Tabuchi Launches Adjustable Solar-Plus-Storage Controls for Homes

Published on July 14, 2016

Tabuchi America, a solar-plus-storage provider, announced new functionalities to their residential system that will help customers optimize their solar investment. The four modes enable customers to prioritize their specific needs from their solar-plus-storage system, from reducing costs to ensuring reliable backup power. This unprecedented level of control is designed to help consumers make the most out of their solar investment with the benefits most appropriate for their needs.

Tabuchi America’s solar-plus-storage modes give customers powerful flexibility to optimize their system as policies and customer needs change. The new system offers four different modes for every homeowner persona on the block.

  • The Power Saver: Export Mode helps customers save the maximum amount of money on their energy bills. It’s ideal for customers participating in Net Energy Metering (NEM) and Demand Response (DR) programs.
  • The Green Pioneer: Economy Power Mode maximizes the homeowner’s use of clean solar power. This mode is ideal for customers who need self-consumption and who that value sustainability.
  • The Backup Power: Home Backup Mode ensures reliable power supply in all circumstances. This mode safeguards the homeowner during blackouts, storms or anytime electricity is unreliable.
  • The Peak Protector: Demand Response Mode reduces the impact of residential demand charges during peak demand. This mode is designed for customers in states like Arizona that want to lower their electric bills amid changing solar policies.

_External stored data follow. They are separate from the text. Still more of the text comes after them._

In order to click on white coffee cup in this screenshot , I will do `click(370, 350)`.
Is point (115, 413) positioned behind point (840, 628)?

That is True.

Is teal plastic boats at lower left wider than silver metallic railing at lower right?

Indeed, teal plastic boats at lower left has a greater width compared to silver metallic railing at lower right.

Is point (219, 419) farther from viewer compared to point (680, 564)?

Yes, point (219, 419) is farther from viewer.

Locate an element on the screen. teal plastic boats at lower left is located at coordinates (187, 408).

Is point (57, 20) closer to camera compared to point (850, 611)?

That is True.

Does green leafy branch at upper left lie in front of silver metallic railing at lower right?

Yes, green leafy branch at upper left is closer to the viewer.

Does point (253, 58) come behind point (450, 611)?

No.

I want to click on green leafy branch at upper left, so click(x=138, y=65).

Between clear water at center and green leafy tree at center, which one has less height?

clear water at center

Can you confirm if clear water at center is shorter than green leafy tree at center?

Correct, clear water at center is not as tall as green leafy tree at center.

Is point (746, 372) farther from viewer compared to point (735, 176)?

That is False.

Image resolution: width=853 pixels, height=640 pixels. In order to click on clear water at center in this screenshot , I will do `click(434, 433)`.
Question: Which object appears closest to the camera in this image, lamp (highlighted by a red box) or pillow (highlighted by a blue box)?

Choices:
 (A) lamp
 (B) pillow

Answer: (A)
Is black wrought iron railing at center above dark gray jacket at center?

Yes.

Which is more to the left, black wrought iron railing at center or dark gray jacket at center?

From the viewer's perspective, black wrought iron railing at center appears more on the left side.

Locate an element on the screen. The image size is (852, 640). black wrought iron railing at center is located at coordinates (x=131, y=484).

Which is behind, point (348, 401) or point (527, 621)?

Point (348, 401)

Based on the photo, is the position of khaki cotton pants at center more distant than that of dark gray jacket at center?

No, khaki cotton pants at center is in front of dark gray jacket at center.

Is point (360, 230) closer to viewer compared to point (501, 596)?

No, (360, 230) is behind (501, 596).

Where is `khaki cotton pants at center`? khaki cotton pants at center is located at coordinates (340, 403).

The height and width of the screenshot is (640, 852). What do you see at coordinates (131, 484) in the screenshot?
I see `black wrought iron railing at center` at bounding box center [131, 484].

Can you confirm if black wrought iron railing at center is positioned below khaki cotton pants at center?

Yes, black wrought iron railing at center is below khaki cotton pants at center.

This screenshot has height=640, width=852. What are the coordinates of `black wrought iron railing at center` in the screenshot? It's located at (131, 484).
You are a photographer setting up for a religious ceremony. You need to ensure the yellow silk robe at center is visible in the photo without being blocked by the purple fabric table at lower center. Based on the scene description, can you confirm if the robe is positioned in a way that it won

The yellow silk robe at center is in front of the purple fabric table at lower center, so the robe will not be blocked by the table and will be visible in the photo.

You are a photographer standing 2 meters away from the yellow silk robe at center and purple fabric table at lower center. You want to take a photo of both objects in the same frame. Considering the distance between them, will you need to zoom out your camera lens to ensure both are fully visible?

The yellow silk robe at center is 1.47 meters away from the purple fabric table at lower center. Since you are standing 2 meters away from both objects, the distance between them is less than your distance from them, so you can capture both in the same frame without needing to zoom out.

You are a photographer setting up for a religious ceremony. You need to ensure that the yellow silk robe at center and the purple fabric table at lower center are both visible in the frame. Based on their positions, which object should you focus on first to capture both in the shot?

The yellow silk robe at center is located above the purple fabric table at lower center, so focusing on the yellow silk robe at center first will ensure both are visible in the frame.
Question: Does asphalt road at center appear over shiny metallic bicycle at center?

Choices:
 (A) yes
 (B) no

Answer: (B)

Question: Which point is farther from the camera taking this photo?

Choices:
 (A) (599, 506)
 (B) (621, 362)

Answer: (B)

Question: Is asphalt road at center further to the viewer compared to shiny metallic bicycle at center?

Tabuchi America’s solar-plus-storage and inverter technologies are designed to help US homeowners reduce electricity costs and efficiently manage their energy use. The company’s grid-friendly technologies are also designed to make it easier for utilities to directly manage distributed solar and stabilize distributed assets. The company’s four adjustable modes pairs with the system’s smart inverter for full compatibility with California’s Rule 21, which requires new solar inverters to automatically adjust to fluctuations in power flow to stabilize the grid.